** Task details **
Please output the records below in full, exactly as given, but without the images.
※ ※ ※
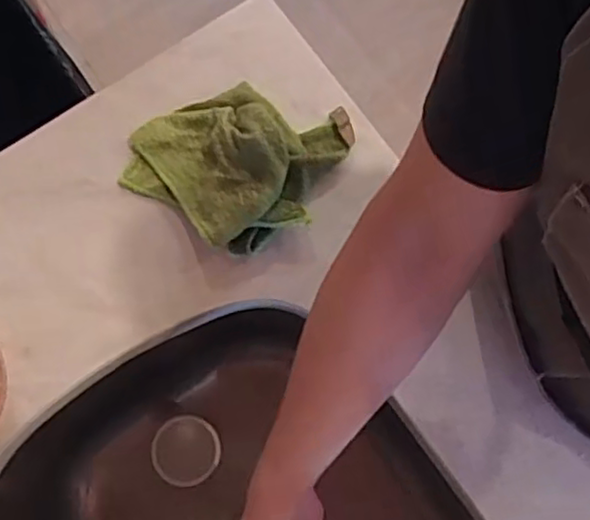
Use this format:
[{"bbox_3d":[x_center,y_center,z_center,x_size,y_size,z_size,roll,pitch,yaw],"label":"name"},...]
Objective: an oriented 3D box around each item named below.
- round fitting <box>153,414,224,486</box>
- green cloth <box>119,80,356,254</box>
※ ※ ※
** Expected answer **
Use this format:
[{"bbox_3d":[x_center,y_center,z_center,x_size,y_size,z_size,roll,pitch,yaw],"label":"name"},...]
Objective: an oriented 3D box around each item named below.
- round fitting <box>153,414,224,486</box>
- green cloth <box>119,80,356,254</box>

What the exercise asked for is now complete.